3-Davacı tarafından toplam 4.331,50-TL mahkeme masrafı yapılmıştır. Mahkemece, kabul ve red oranında göre 2.041,90-TL yargılama giderinin davalıdan alınarak davacıya verilmesine karar verilmesi gerekirken kabul ve red oranı dikkate alınmadan 4.331,50-TL yargılama giderinin tamamının davalıdan tahsili ile davacıya verilmesine karar verilmesi usul ve yasaya aykırı olup, bozmayı gerektirir.
Ne var ki yapılan bu yanlışlıkların giderilmesi yeniden yargılama yapılmasını gerektirmediğinden kararın düzeltilerek onanması usulün 438/7 maddesi gereğidir.

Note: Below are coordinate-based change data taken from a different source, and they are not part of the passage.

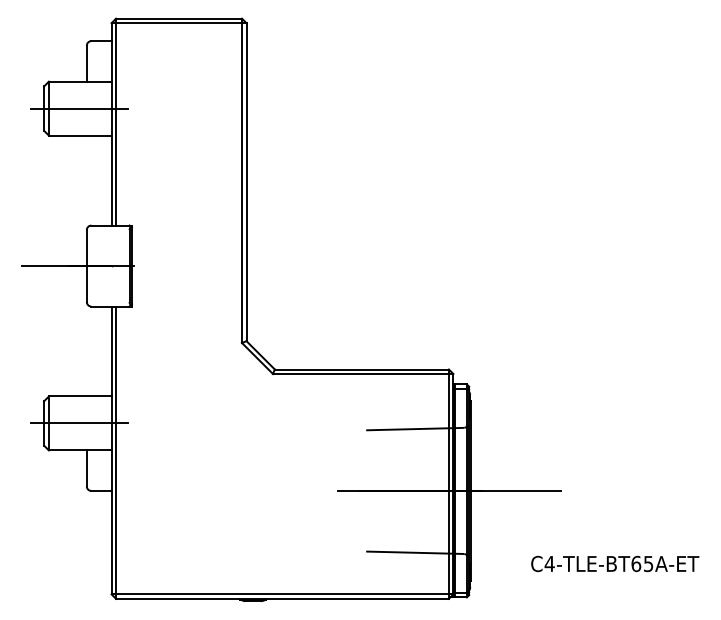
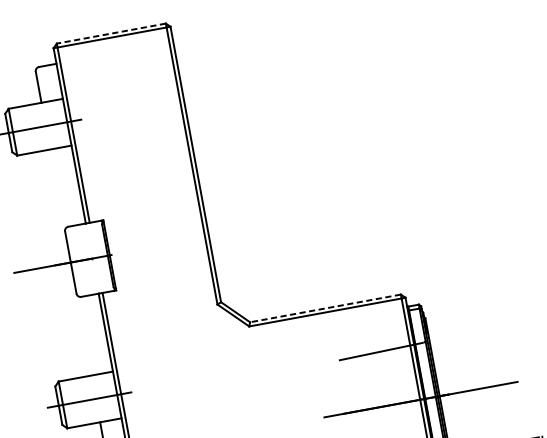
line: (179, 18) -> (111, 33), solid -> dashed
line: (361, 369) -> (325, 308), solid -> dashed

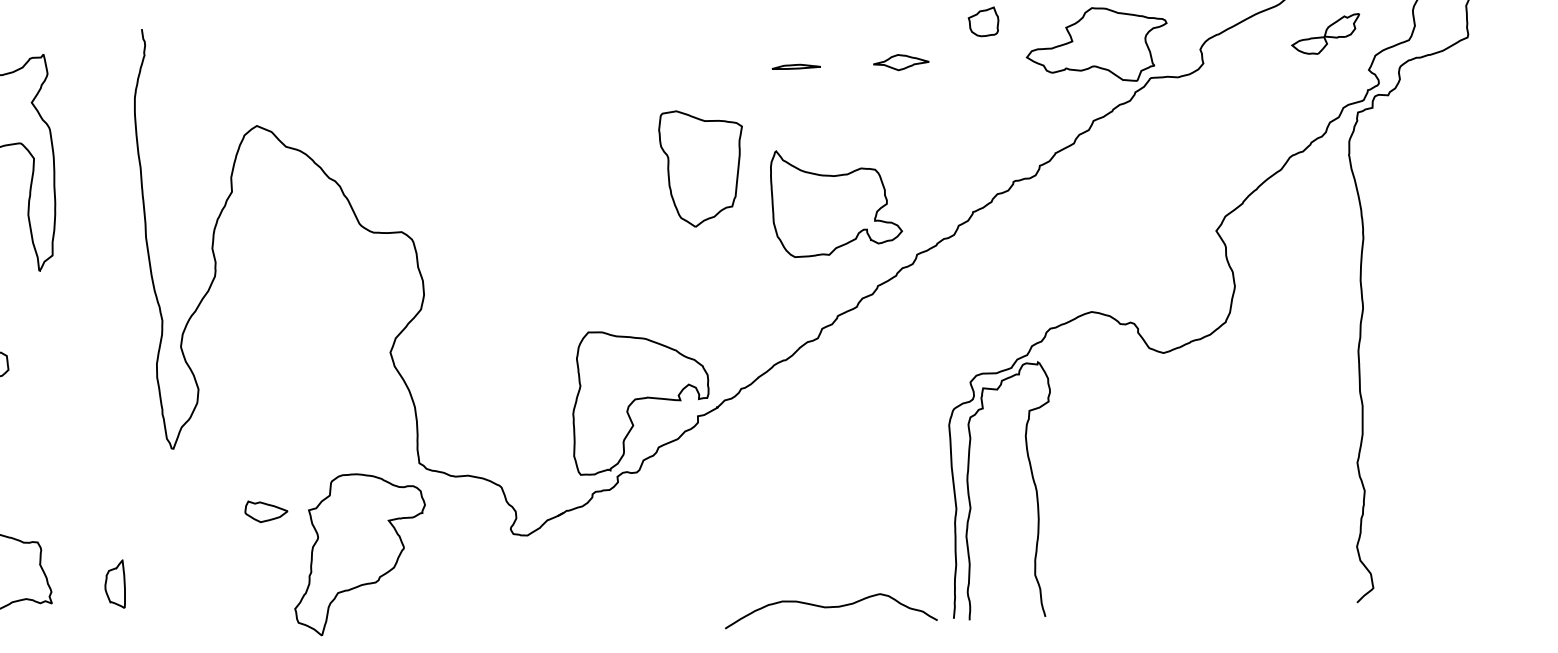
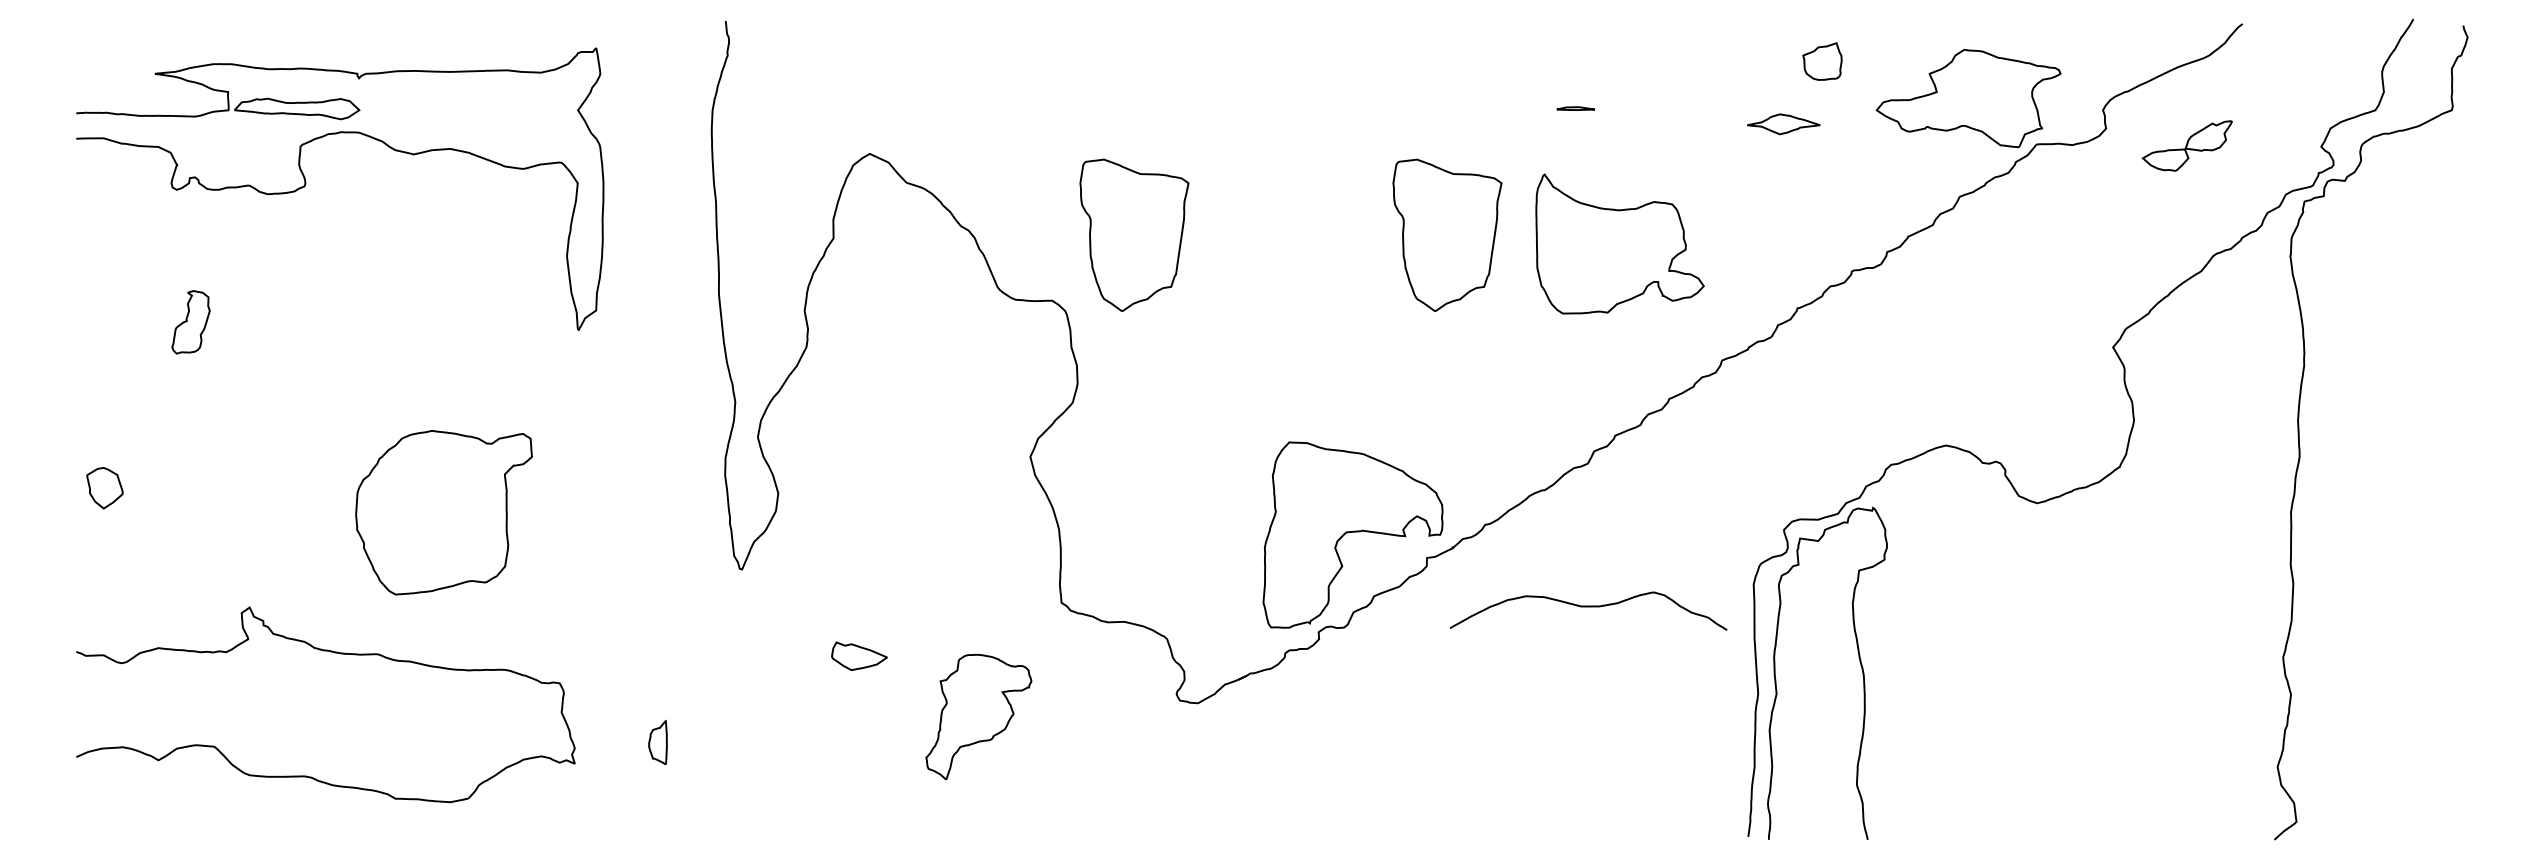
part: (1325, 34) -> (2186, 145), moved
part: (901, 62) -> (1783, 124), moved
part: (796, 66) -> (1575, 108), size x0.6
part: (462, 178) -> (1134, 234), added
part: (835, 201) -> (1619, 243), moved
part: (359, 553) -> (978, 716), size x0.6
part: (114, 584) -> (657, 742), size x0.7
curve: (830, 607) -> (1588, 607), moved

SONUÇ: Yukarıda (1) nolu bentte açıklanan nedenlerle davacının tüm, davalının sair temyiz nedenlerinin reddine, (2) nolu bentte açıklanan nedenlerle hüküm fıkrasının II. Bendinin 4. fıkrasındaki “20.639,05-TL” rakamlarının hükümden çıkartılarak yerine “38.406,04-TL” rakamlarının yazılmasına, (3) nolu bentte açıklanan nedenlerle hüküm fıkrasının I. Bendinin üçüncü fıkrasının hükümden çıkartılarak yerine “Davacı tarafından yapılan toplam 4.331,50-TL mahkeme masrafının kabul ve red oranına göre 2.041,90-TL’sinin davalıdan alınarak davacıya ödenmesine” cümlesinin yazılmasına ve hükmün düzeltilmiş bu şekliyle ONANMASINA, aşağıda dökümü yazılı 18,50 TL. kalan harcın temyiz eden davacıdan alınmasına, HUMK’nun 440/I maddesi uyarınca tebliğden itibaren 15 gün içerisinde karar düzeltme yolu açık olmak üzere, 20/02/2020 gününde oybirliğiyle karar verildi.